Third, there appears to have been an overreliance
on formal diplomatic channels on the part of the Noda administration in explaining
itself regarding the purchase. Foreign ministries are professionally inclined
to downplay conflict, and—correct me if I’m wrong—the Chinese foreign minister
is more of an administrative vice minister, but the DPJ’s options were limited
given its paucity of political ties with China, particularly after Ichiro Ozawa
pulled up stakes and moved out. I suspect that this was one reason why the Noda
administration underestimated the Chinese blowback.

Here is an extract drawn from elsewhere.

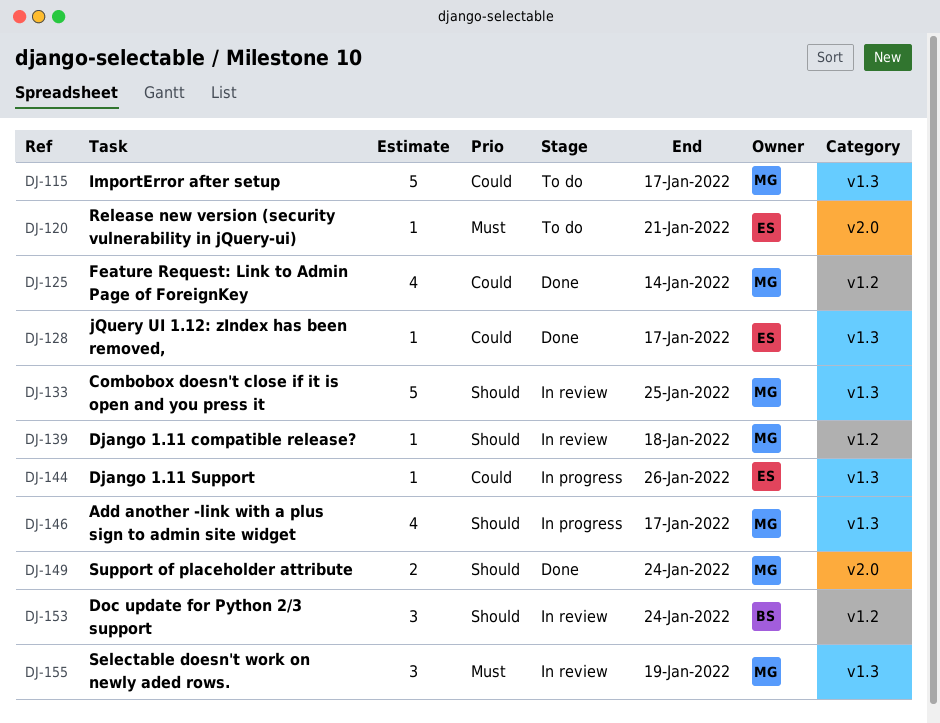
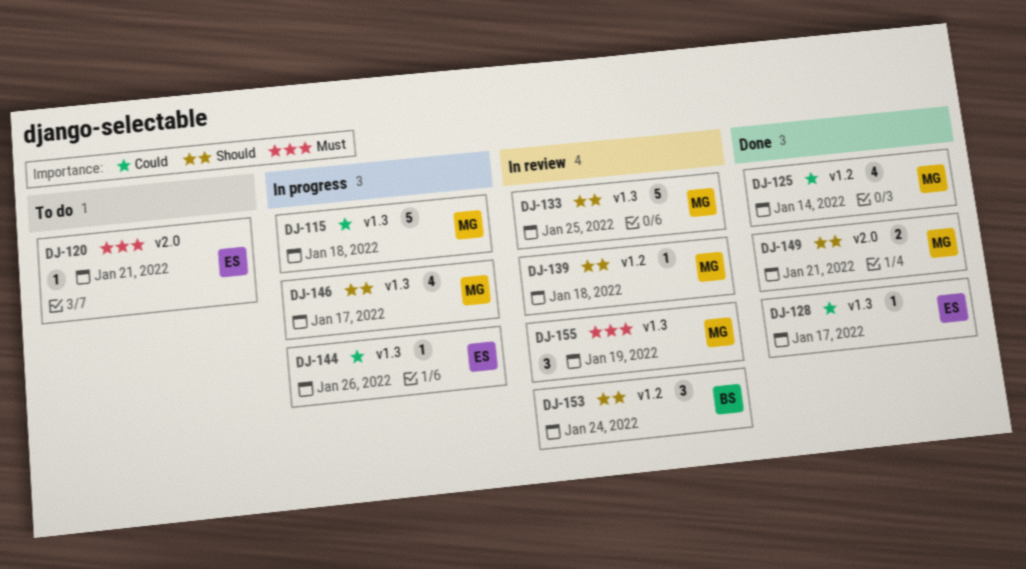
DJ-115, status: To do -> In progress
DJ-115, due: Jan 17 -> Jan 18
DJ-149, due: Jan 24 -> Jan 21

Fourth, I believe that making the legal and
practical distinction between territorial waters and EEZs is useful to
understanding the nature of the conflict. He writes:
“Coast guard tactics started with
loudspeakers but, beginning in 2009-2010, gradually have expanded to more
hard-ball methods to try to corner individual fishing boats, seize their fish
and machinery and thus extract fines from the (mostly poor) fishermen. It is in
that context that the clash occurred with Captain Zhang Qixong in September
2010”; and
“In the midst of growing tension
in the Koizumi years, a further secret agreement seems to have been reached to
reduce conflicts. That agreement stipulated that
Japan would not bring under Japanese legal jurisdiction any arrested Chinese
fishing boat captains, but would only expel them back to China (after,
probably, extracting a material cost on them).”
He implies that the Koizumi
administration was arresting Chinese fishermen and “probably, extracting a
material cost on them” before 2009-2010. Since it is impossible to arrest
fishermen unless you first apprehend their vessels, am I correct in assuming
that this also involved some efforts to “corner individual fishing boats”? Is
it possible that whatever apparent escalation on the part of the Japanese Coast
Guard there was had been caused by the need to match up with bigger and faster Chinese
fishing vessels, ever more numerous and aggressive, in executing the same enforcement
activities? And what kind of escalation was involved in moving from “extracting
a material cost on them” to “seiz[ing] their fish and machinery”? If by “machinery”
he means tackling gear and other movables (and not engines and other bolted-down
heavy machinery), it sounds very much like the “material cost” of the Koizumi
years. To understand what was going on here, it may be useful to make a distinction
between the territorial waters of the islands and the surrounding EEZ. If I remember
correctly, both were left out of the treaties that determined jurisdictions over
the fishing rights in the East China Sea. This effectively meant that Japan maintained
effective control over the territorial waters there but had no authority over
Chinese fishing vessels in the EEZ. There things might have stood for eternity
and a day, but the Chinese vessels got bigger and better and more numerous as Chinese
appetite for piscine protein grew, and fishing stock in the EEZ must have deteriorated,
making the territorial waters more inviting. There’s an argument to be made
that these intrusions into the territorial waters increased significantly quantitatively
and qualitatively, leading to the 2010 collision that led to the Japanese
threat to prosecute the Chinese fishing boat captain.
Finally, he mercifully spares us the prescriptive
my-aunt-as-a-teacart coda so common in these tracts. Believe me, if there were
a useful solution with a plausible game plan, we would know by now. Perhaps if
someone put the two perspectives together in an overarching narrative presentable
to both sides, people might come up with one.